The backer plate may also be conductive, a third embodiment being shown in FIGS. 10 to 12. Backer plate 100 is formed of metal and may be cast or may be stamped and formed as shown. Backer plate 100 is isolated from signal circuits of the flexible strip 102 such as by use of nonconductive adhesive or double-sided tape 104.

Embossments 106 protrude from film-remote surface 108 of body section 110 and cooperate with detents 112 of a circuit board 114, similarly to the arrangement shown in FIG. 9. Detents 112 are shown as being plated by conductive material joined to a ground circuit of the board, so conductive backer plate 100 serves as a ground, having a ground post 116 extending through a hole in the tape and a hole 118 in strip 102 to be soldered to a ground conductor of the strip. Side walls 120 preferably include outwardly extending flanges 122 to cooperate with guide slots of the receptacle connector 124 and may serve as a polarization feature as with the embodiments of FIGS. 1 to 9. An upstanding boss 126 serves as a positive stop indicator of full mating when it abuts a surface of the connector.
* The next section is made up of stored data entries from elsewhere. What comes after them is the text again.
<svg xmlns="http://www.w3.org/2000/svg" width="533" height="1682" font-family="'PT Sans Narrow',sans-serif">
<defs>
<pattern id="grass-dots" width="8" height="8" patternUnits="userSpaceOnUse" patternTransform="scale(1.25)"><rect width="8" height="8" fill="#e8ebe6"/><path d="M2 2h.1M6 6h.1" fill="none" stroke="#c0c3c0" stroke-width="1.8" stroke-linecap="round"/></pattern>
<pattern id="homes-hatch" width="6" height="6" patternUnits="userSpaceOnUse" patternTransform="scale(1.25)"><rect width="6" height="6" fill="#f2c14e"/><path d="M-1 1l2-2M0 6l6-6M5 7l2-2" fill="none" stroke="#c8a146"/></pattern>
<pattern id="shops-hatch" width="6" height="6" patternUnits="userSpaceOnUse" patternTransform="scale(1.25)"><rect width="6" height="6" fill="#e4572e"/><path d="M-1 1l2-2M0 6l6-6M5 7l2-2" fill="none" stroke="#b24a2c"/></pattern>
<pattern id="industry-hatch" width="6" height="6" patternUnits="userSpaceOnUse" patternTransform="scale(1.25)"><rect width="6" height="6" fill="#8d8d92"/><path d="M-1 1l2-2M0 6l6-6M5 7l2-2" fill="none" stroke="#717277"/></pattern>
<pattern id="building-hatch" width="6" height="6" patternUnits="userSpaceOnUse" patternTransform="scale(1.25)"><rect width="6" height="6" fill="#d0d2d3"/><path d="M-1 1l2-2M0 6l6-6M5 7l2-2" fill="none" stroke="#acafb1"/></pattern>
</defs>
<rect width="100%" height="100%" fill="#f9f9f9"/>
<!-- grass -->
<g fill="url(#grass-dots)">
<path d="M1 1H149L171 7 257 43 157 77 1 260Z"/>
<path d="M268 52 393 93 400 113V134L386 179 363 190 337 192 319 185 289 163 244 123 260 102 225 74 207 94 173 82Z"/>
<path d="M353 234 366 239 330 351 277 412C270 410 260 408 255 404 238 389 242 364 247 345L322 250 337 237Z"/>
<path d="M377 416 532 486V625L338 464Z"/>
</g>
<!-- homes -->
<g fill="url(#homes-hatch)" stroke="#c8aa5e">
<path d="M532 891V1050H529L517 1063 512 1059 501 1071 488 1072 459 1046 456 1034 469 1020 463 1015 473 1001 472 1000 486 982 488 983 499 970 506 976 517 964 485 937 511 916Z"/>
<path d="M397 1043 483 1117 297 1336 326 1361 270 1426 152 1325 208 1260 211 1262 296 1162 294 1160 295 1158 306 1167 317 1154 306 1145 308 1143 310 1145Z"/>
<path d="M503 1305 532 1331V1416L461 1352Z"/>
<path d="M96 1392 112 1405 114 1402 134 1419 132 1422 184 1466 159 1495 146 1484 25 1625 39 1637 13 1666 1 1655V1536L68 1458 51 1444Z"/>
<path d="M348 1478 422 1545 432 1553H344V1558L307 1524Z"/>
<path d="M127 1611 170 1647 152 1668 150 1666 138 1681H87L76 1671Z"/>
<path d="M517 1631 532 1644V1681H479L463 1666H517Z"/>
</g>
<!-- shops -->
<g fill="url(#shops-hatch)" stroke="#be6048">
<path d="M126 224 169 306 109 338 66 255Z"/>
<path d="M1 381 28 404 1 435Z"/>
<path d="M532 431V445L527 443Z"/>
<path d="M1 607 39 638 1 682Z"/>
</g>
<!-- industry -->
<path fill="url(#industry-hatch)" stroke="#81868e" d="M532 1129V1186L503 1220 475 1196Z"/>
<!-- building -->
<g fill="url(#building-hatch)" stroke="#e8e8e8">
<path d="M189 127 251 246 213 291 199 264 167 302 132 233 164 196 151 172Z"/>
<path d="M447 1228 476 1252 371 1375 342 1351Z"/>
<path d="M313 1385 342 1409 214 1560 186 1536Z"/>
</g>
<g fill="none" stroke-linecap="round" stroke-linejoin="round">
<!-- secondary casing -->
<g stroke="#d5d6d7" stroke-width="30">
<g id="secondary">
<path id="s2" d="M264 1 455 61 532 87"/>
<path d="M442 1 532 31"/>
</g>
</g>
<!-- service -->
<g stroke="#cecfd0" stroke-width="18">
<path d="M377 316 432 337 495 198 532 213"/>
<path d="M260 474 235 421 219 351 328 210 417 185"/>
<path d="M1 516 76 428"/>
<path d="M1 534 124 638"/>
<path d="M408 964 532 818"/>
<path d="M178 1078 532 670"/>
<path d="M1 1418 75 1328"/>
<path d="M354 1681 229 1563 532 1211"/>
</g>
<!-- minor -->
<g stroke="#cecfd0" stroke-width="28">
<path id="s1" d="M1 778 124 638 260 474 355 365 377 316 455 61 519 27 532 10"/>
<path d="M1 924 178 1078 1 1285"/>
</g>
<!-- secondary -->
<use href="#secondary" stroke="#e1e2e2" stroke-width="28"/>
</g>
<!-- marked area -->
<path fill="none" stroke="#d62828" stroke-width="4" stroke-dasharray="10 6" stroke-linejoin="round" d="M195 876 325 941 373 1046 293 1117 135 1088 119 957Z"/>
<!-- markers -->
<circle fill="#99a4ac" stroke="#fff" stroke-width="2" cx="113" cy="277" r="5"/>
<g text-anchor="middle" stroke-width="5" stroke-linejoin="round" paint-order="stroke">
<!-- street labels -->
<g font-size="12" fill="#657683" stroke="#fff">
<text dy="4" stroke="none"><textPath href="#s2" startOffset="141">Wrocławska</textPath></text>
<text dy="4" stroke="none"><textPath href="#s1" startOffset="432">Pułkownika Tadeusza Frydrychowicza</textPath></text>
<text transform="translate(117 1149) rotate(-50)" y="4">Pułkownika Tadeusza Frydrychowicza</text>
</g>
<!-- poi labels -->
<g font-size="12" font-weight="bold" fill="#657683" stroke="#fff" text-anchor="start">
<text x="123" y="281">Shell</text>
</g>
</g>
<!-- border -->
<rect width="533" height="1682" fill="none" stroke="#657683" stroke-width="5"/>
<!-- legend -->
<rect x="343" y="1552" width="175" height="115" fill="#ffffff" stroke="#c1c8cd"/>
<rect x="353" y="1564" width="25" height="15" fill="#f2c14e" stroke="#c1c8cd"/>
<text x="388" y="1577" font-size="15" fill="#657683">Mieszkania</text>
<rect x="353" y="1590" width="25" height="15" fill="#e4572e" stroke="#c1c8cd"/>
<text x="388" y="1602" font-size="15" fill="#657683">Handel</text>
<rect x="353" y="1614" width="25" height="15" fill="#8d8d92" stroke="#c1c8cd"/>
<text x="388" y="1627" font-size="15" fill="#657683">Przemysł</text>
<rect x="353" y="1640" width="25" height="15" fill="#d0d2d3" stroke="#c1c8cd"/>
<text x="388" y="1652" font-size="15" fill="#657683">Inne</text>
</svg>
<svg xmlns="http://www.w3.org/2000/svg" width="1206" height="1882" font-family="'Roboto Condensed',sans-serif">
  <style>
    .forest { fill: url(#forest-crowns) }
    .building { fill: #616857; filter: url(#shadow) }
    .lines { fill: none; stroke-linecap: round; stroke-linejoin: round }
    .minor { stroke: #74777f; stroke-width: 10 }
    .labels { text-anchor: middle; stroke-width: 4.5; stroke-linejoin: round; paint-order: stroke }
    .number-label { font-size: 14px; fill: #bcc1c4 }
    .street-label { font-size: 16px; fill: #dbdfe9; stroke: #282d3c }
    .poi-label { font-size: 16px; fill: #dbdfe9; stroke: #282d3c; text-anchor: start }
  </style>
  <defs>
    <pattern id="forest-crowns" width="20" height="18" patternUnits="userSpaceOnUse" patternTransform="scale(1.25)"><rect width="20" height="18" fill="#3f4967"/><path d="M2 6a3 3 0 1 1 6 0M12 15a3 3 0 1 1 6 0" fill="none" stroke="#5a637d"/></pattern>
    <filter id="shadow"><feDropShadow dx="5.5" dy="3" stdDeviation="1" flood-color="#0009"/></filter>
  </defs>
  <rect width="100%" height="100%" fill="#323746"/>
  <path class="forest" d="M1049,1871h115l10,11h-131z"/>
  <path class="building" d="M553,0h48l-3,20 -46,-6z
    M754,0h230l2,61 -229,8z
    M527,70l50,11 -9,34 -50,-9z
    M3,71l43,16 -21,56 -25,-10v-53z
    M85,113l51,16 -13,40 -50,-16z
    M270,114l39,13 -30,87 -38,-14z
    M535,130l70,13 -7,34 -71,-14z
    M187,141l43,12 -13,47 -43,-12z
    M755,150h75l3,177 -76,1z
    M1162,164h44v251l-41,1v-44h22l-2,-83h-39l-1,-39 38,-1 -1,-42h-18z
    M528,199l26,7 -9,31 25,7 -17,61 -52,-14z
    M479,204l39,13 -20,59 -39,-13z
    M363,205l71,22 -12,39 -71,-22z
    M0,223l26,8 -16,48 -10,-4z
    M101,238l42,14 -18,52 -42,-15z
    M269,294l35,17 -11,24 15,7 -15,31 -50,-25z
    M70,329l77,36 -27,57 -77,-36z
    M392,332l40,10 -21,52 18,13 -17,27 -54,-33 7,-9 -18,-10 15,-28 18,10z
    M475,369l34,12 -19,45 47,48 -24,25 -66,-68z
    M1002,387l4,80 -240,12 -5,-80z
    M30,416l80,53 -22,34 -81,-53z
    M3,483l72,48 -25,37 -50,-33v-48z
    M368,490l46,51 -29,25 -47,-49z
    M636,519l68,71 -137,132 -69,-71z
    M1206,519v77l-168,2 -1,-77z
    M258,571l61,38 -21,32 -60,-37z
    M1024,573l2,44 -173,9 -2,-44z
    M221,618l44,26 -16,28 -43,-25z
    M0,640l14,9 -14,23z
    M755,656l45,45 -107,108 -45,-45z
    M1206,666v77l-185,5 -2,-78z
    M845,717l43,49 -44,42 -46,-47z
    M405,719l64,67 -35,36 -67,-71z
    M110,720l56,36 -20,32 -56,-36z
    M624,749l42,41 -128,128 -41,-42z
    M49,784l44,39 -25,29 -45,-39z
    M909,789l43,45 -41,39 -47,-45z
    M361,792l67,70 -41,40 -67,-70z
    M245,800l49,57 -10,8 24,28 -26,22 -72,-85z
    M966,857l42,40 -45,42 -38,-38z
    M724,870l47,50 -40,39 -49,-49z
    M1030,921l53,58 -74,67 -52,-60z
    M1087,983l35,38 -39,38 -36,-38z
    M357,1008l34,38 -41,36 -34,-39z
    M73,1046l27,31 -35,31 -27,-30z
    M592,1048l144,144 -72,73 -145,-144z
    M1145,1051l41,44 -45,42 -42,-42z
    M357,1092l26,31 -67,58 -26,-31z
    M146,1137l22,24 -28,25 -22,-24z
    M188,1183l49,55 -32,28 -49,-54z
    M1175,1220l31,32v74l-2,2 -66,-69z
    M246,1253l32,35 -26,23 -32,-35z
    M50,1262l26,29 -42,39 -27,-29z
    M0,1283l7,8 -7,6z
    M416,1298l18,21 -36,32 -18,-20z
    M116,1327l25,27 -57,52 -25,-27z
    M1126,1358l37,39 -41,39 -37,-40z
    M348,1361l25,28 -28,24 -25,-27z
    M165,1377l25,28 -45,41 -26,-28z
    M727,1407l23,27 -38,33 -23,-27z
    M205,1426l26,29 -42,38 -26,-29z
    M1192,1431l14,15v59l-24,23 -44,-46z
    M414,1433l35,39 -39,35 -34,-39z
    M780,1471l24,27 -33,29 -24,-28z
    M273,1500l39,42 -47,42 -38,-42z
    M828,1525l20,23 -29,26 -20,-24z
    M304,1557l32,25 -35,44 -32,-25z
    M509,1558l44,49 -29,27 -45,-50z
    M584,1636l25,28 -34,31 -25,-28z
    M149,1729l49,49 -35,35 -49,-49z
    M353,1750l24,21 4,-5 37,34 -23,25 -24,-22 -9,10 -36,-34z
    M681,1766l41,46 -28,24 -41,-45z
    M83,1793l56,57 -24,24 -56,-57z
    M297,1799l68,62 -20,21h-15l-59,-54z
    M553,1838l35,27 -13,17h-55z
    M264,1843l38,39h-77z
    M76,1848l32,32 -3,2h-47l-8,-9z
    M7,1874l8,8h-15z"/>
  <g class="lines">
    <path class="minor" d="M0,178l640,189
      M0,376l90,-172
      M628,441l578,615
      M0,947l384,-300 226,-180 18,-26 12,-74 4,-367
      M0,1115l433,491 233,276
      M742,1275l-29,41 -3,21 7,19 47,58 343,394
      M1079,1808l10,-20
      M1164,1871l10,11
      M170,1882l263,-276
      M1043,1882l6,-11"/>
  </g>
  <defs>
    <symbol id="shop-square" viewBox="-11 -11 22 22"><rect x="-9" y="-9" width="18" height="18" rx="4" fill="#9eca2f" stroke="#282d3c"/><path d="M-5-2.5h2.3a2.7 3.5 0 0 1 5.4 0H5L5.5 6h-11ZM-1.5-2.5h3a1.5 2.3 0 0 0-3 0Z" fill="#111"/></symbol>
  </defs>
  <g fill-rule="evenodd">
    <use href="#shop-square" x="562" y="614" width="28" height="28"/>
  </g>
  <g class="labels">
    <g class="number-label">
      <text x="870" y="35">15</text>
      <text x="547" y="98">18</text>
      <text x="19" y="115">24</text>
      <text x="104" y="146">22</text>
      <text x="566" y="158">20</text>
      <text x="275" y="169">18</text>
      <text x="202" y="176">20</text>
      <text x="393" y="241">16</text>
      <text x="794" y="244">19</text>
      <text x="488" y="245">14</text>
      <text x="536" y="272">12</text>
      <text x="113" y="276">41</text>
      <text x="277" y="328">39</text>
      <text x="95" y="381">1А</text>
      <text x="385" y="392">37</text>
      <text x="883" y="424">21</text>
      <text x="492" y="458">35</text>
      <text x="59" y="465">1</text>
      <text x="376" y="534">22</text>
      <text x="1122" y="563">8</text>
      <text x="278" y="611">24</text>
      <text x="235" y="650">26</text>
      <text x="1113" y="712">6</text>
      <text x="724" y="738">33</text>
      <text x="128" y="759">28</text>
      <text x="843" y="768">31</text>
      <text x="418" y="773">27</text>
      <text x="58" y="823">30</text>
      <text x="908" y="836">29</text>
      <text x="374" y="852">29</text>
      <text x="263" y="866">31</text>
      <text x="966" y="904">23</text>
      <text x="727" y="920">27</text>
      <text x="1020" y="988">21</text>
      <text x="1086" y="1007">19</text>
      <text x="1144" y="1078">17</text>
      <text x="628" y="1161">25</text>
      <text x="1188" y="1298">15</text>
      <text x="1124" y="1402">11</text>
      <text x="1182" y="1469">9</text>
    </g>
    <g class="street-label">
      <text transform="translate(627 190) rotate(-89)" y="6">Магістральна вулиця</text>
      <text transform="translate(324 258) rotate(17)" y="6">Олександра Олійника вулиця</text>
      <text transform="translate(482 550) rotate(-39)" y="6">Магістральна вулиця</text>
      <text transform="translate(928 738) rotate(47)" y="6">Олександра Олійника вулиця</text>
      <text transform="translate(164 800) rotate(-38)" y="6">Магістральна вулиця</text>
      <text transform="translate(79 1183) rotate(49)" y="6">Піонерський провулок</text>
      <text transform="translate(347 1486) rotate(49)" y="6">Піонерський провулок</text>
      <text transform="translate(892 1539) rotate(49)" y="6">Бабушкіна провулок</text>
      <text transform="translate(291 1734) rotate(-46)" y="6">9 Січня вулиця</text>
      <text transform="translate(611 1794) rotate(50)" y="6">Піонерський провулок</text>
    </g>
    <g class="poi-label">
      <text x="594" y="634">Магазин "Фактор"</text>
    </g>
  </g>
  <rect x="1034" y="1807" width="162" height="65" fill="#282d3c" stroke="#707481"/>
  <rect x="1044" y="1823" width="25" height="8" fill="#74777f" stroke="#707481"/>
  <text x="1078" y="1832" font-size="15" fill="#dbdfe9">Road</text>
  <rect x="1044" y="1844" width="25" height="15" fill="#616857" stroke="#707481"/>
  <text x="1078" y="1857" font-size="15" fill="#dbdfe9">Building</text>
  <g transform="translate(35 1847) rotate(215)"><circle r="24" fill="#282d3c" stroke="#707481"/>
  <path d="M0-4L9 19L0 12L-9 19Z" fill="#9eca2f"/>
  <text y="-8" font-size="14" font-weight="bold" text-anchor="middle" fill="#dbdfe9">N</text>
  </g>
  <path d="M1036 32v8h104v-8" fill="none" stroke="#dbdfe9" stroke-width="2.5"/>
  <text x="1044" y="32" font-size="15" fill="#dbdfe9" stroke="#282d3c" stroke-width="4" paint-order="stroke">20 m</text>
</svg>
Also, detents 128 forwardly of bosses 126 cooperate with embossments (not shown) of receptacle connector 124 in guide slots thereof, to maintain the strip/backer plate assembly in mated condition.

In FIG. 12, it may be seen that while an upper beam 130 of contact 132 in connector 124 is in engagement with a conductor of the flexible film strip 102 along an upper surface, a lower beam 134 is in engagement with the lower surface of the strip/backer plate assembly.

Backer plate 100 is isolated from electrical engagement with lower contact beam 134 by a layer 136 of insulative material such as KAPTON polyimide tape (product of E. I.

DuPont de Nemours & Co., Wilmington DE), or a layer of a nonconductive spray, adhered on the film-remote surface 108 adjacent the front end 138 of body section 110.

Further, it is preferred to provide an array of bumps 140 extending outwardly from film-remote surface 108 of body section 110 adjacent front end 138. Bumps 140 (covered with the insulative layer 136) are adapted to engage the top surfaces of ridges 142 of the housing of connector 124 provided between lower beams 134 of contacts 132, minimizing wear and tear on insulative layer 136 by frictional engagement by lower beams 134 during insertion and removal of the strip/backer plate assembly with respect to connector 124. Transverse ridges 144 are shown near the rearward end of body section 110 to facilitate manual gripping.